Work to be completed:
Pick out every line in the material that contains the word "Dear" and copy those lines. Upper and lower case must match.
BEGIN Data for the task
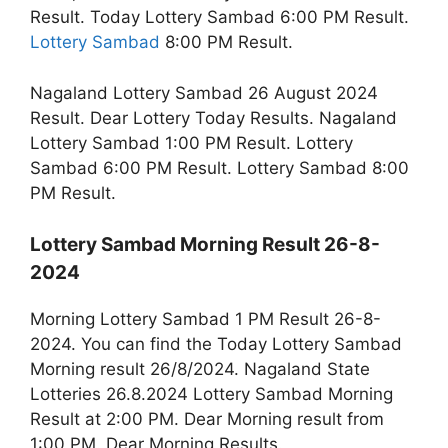
Result. Today Lottery Sambad 6:00 PM Result.
Lottery Sambad
8:00 PM Result.
Nagaland Lottery Sambad 26 August 2024
Result. Dear Lottery Today Results. Nagaland
Lottery Sambad 1:00 PM Result. Lottery
Sambad 6:00 PM Result. Lottery Sambad 8:00
PM Result.
Lottery Sambad Morning Result 26-8-
2024
Morning Lottery Sambad 1 PM Result 26-8-
2024. You can find the Today Lottery Sambad
Morning result 26/8/2024. Nagaland State
Lotteries 26.8.2024 Lottery Sambad Morning
Result at 2:00 PM. Dear Morning result from
1:00 PM. Dear Morning Results.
END Data for the task
Task answer:
Result. Dear Lottery Today Results. Nagaland
Result at 2:00 PM. Dear Morning result from
1:00 PM. Dear Morning Results.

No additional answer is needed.